:: RECORD SET ::
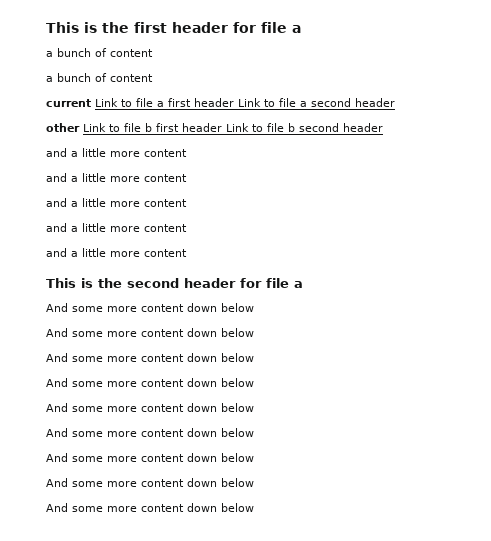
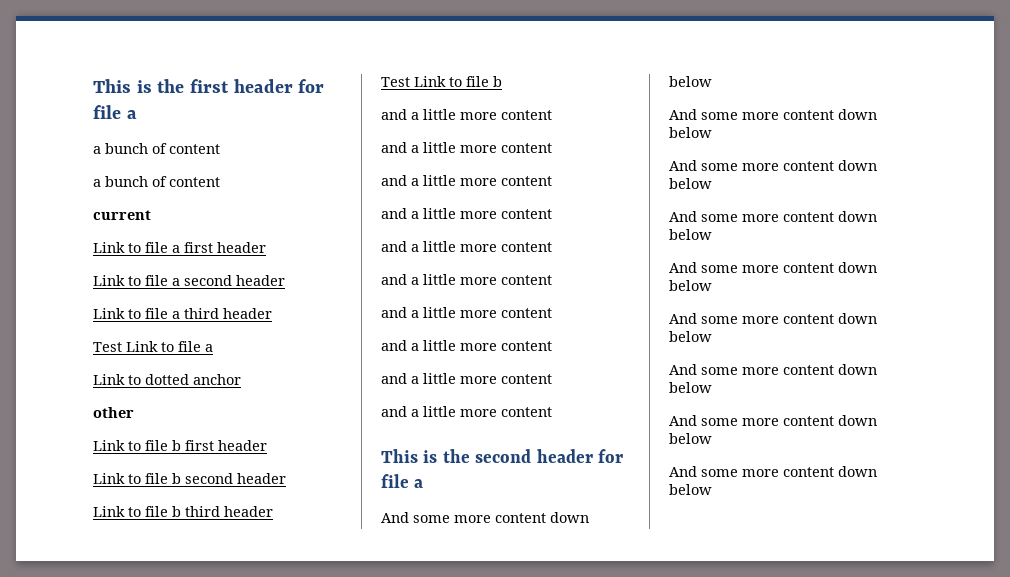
(91, 103) none -> (151, 215) //
(234, 102) none -> (266, 247) //
(395, 102) none -> [93,308,272,319] [93,341,213,352] [93,374,241,385] // Link to file a third header // Test Link to file a // Link to dotted anchor
(80, 127) none -> (134, 412) //
(222, 127) none -> (267, 445) //
(383, 127) none -> [93,506,273,517] [381,76,502,87] [381,109,552,120] [381,142,552,153] [381,175,552,186] [381,208,552,219] [381,241,552,252] // Link to file b third header // Test Link to file b // and a little more content // and a little more content // and a little more content // and a little more content // and a little more content

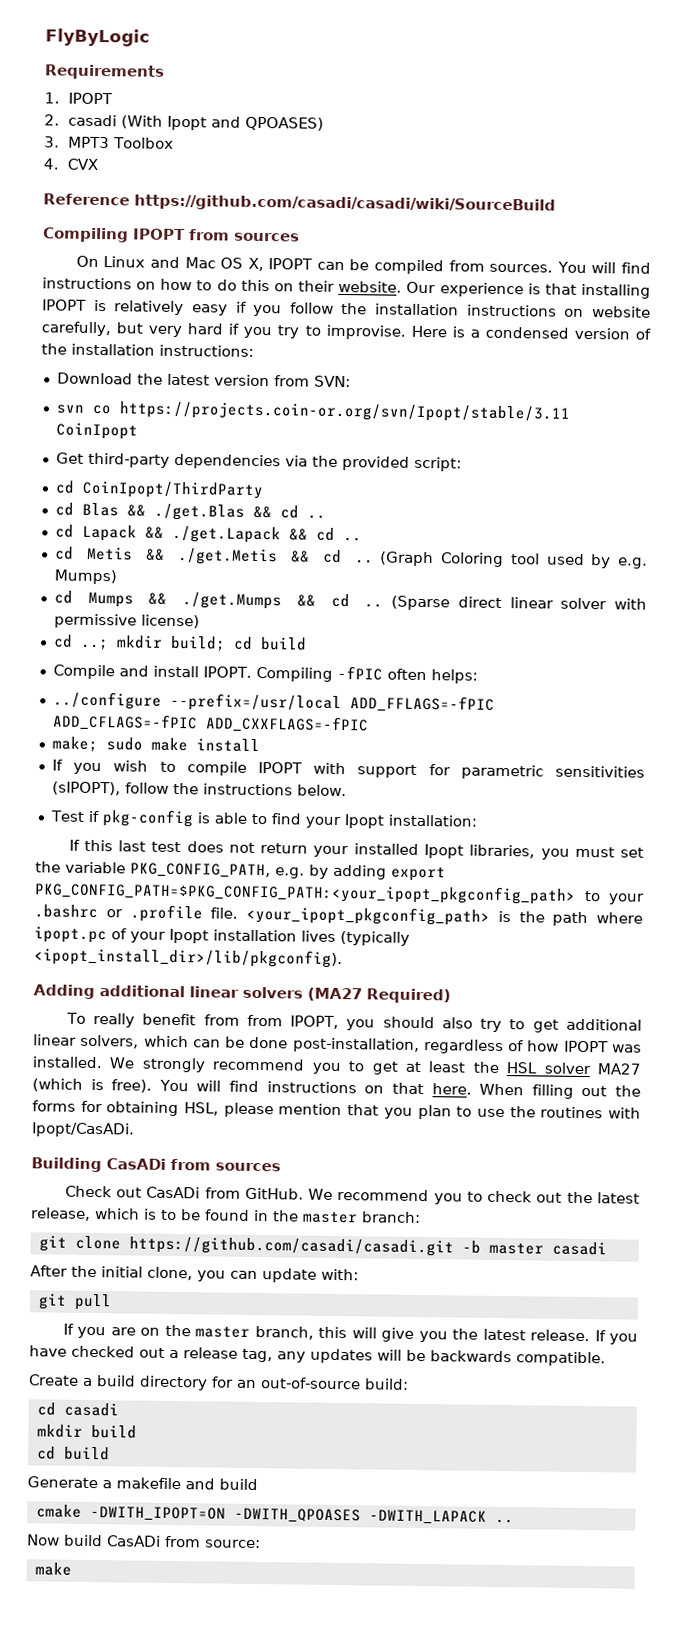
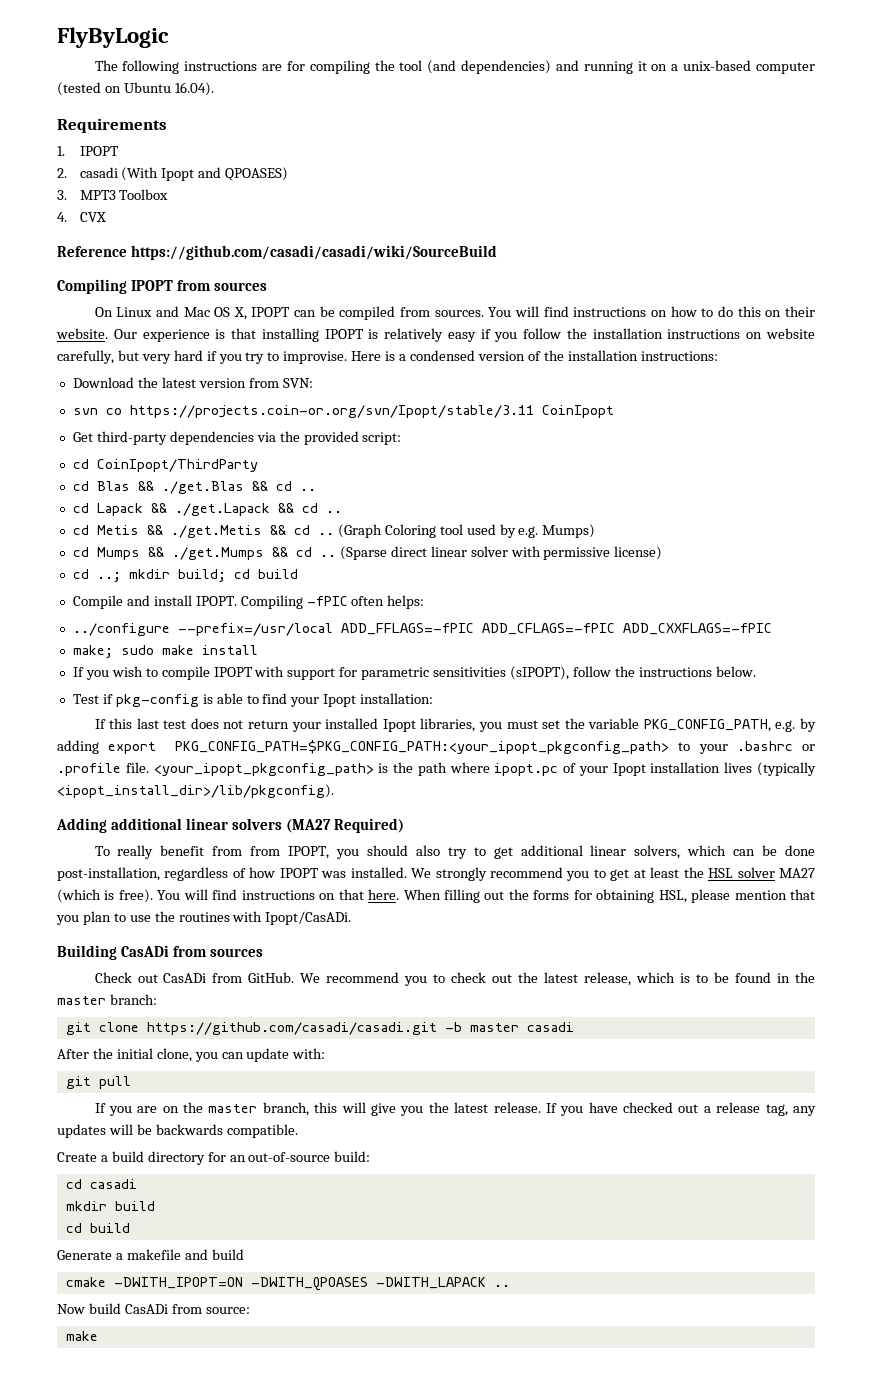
(150, 37) none -> [94,60,816,74] [57,82,214,96] // The following instructions are for compiling the tool (and dependencies) and running it on a unix-based computer (tested on Ubuntu 16.04).

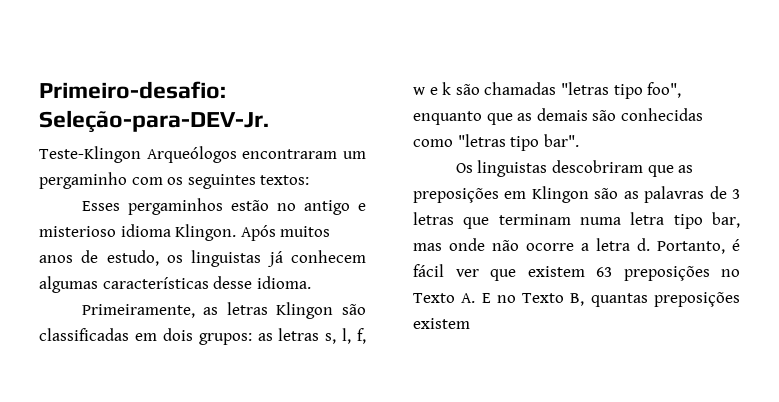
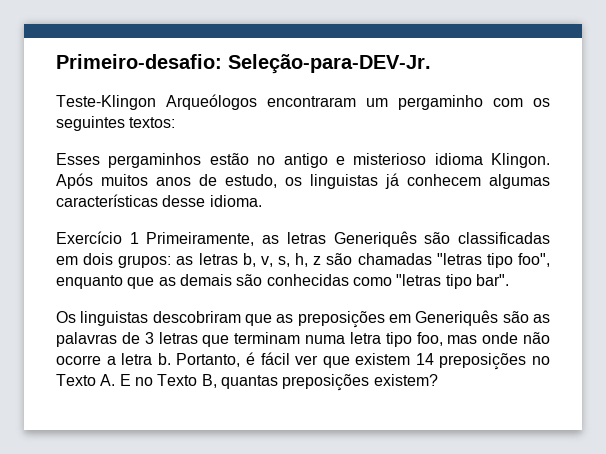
(311, 282) none -> [56,231,139,244] Exercício 1
[276,302,334,319] Klingon -> [333,231,417,247] Generiquês
[325,328,366,344] [413,82,452,95] s, l, f, w e k -> [242,253,322,267] b, v, s, h, z
[531,186,589,203] Klingon -> [415,310,499,326] Generiquês
[712,212,740,228] bar, -> [416,332,443,346] foo,
[637,238,650,251] d. -> [157,353,171,365] b.
[596,267,612,277] 63 -> [415,353,434,365] 14
[413,318,470,329] existem -> [373,374,438,386] existem?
:::
WHAT THE EXERCISE ASKS ▸
Give again, word for word, only the lines that run from the top of the data above through the line with "(222, 127) none -> (267, 445) //". Drop the pictures.

COMPLETED TASK ▸
(91, 103) none -> (151, 215) //
(234, 102) none -> (266, 247) //
(395, 102) none -> [93,308,272,319] [93,341,213,352] [93,374,241,385] // Link to file a third header // Test Link to file a // Link to dotted anchor
(80, 127) none -> (134, 412) //
(222, 127) none -> (267, 445) //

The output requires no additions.